Epinephrine

EPI is nonselective in its receptor activation and has effects on all α and β receptors. The α effects primarily cause vasoconstriction, although the net impact on peripheral resistance is partially offset by β₂-induced vasodilation. The β effects promote an increase in cardiac output as well as bronchodilation. Given this combination of activities, EPI is primarily used in the treatment of patients with cardiopulmonary arrest, anaphylaxis, or severe asthmatic crisis. Potential adverse effects include excessive vasoconstriction, especially to the splanchnic circulation; increased myocardial oxygen demand; arrhythmias; tachycardia; hyperglycemia; and hypokalemia.

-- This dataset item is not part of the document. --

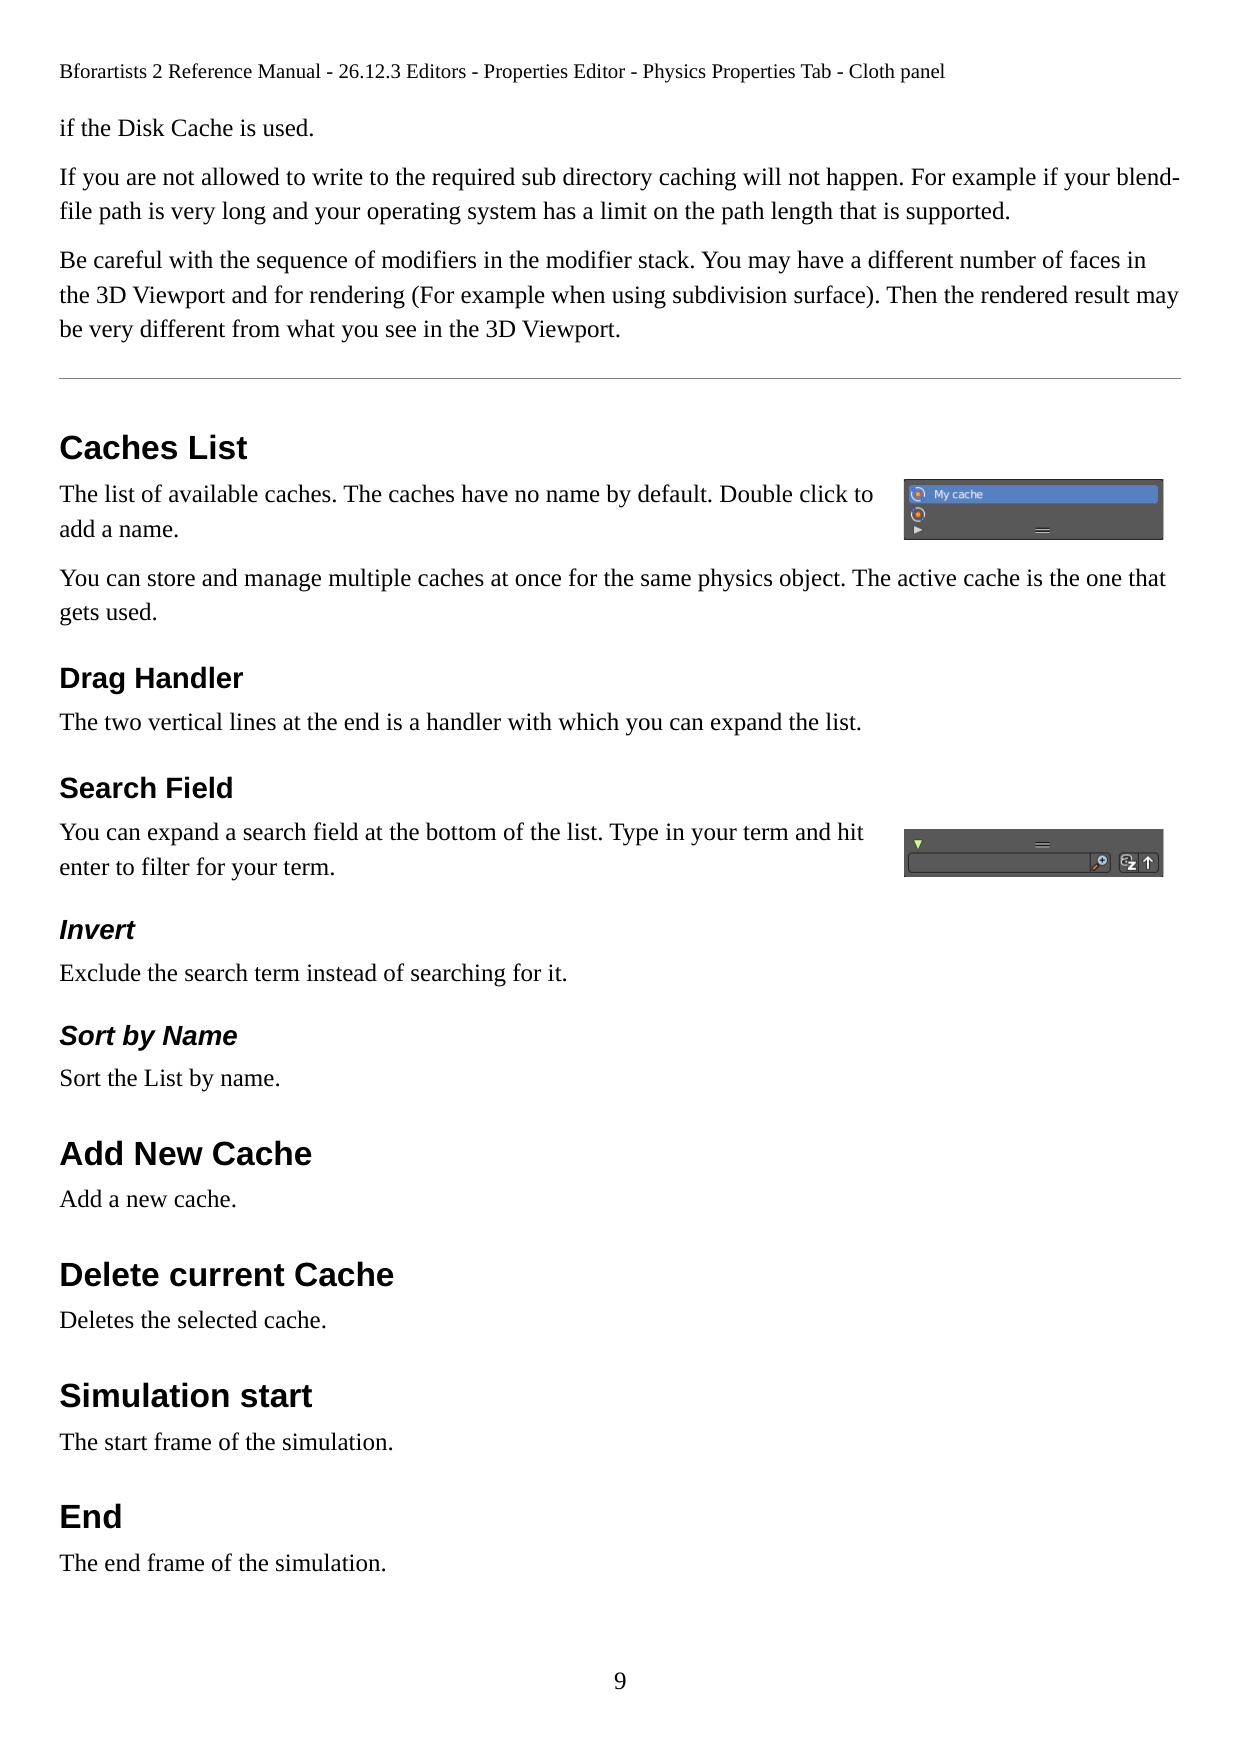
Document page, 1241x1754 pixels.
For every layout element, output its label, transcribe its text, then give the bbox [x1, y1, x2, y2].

The primary beneficial effect of EPI in cardiopulmonary resuscitation (CPR) is α-induced vasoconstriction (and resultant increase in diastolic pressure) rather than any direct cardiac effects from β stimulation. Coronary circulation is an essential component of successful resuscitation, and diastolic pressure is a major determinant for coronary perfusion pressure. In addition, EPI has beneficial effects on cerebral perfusion and oxygen delivery. Despite these potential benefits, available evidence shows no clear survival benefit with administration of EPI in CPR (Neumar et al, 2010). However, EPI remains the drug of choice in CPR because it has been shown to improve rates of return of spontaneous circulation (ROSC).

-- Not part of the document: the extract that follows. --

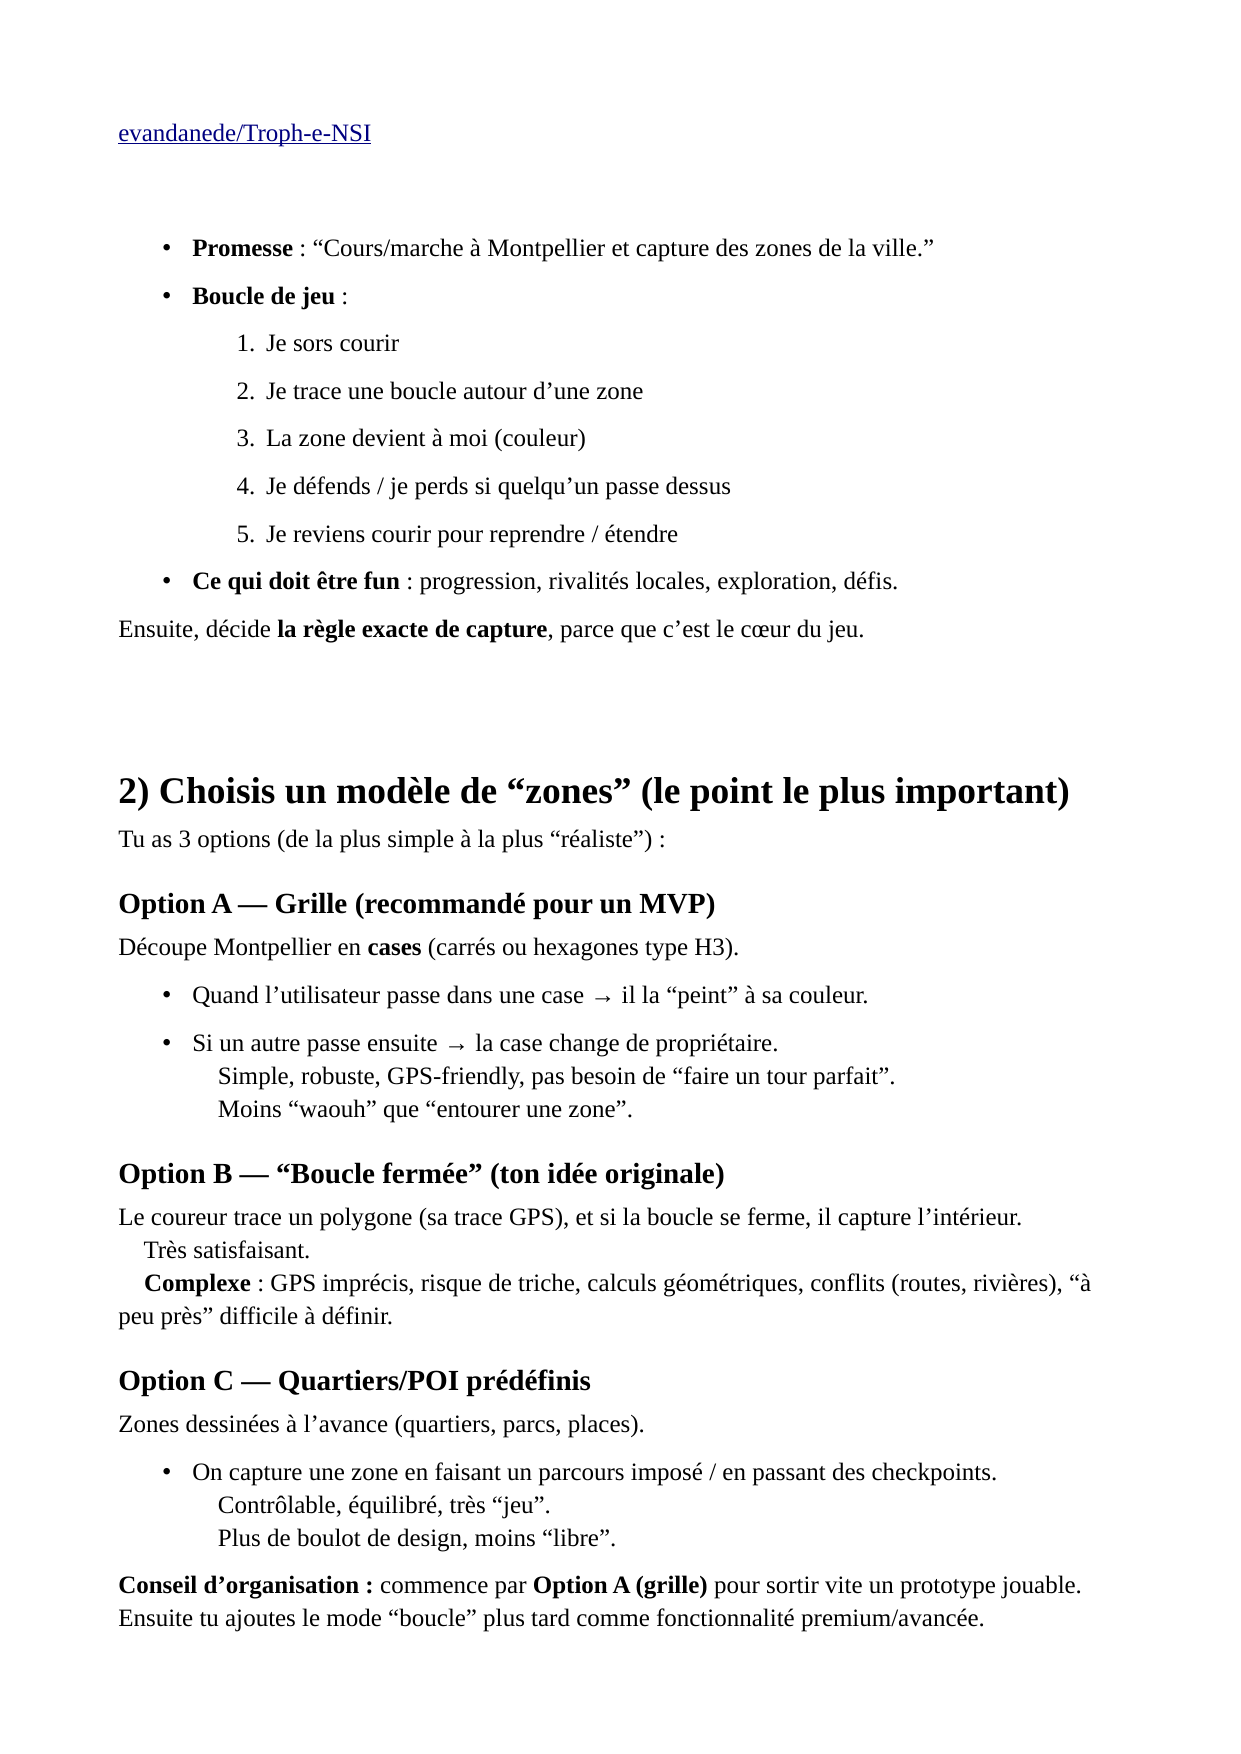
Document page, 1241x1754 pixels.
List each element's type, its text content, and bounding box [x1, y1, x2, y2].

Ideal dosing has been a subject of some debate. Although it has increased α₁ stimulation, “high-dose” EPI (0.1 mg/kg) has not proved any more effective in achieving ROSC than “low-dose” EPI (0.01 mg/kg) in most clinical circumstances of arrest. Also, with “low-dose” EPI some of the adverse effects of EPI are avoided in the postresuscitation period, especially if repeated doses are needed, and this “low-dose” approach currently is recommended in CPR (Neumar et al, 2010). One must be mindful of the concentration of epinephrine used (1 : 1000 vs 1 : 10,000). For “low-dose” EPI, standard dosing with 1 : 10,000 is 0.1 ml/kg (or 1 ml/10 kg). If only 1 : 1000 is available, it should be diluted 1 : 10 in sterile water and then administered as above. This can be repeated every 3 to 5 minutes (after each one to two cycles of compressions) until ROSC or cessation of CPR. When administered via the endotracheal route if intravenous (IV) access is unavailable, doses administered during CPR should be doubled.

Another potential application of EPI is in the treatment of anaphylaxis/anaphylactic shock. The combination of vasoconstriction and bronchodilation makes EPI, along with IV fluids and oxygen therapy, ideally suited to help reverse the major life-threatening aspects of anaphylaxis. In addition, EPI serves to decrease production and release of mediators involved in the pathogenesis of anaphylaxis. Although there is some evidence of improved outcomes with a constant rate infusion (CRI) of EPI (Mink et al, 2004), bolus dosing of 0.01 to 0.02 mg/kg IV (potentially repeated after 15 to 20 minutes) is still currently recommended. EPI also may be beneficial as a bronchodilator for cats in asthmatic crisis, dosed at 0.01 to 0.02 mg/kg IV or subcutaneously (SC).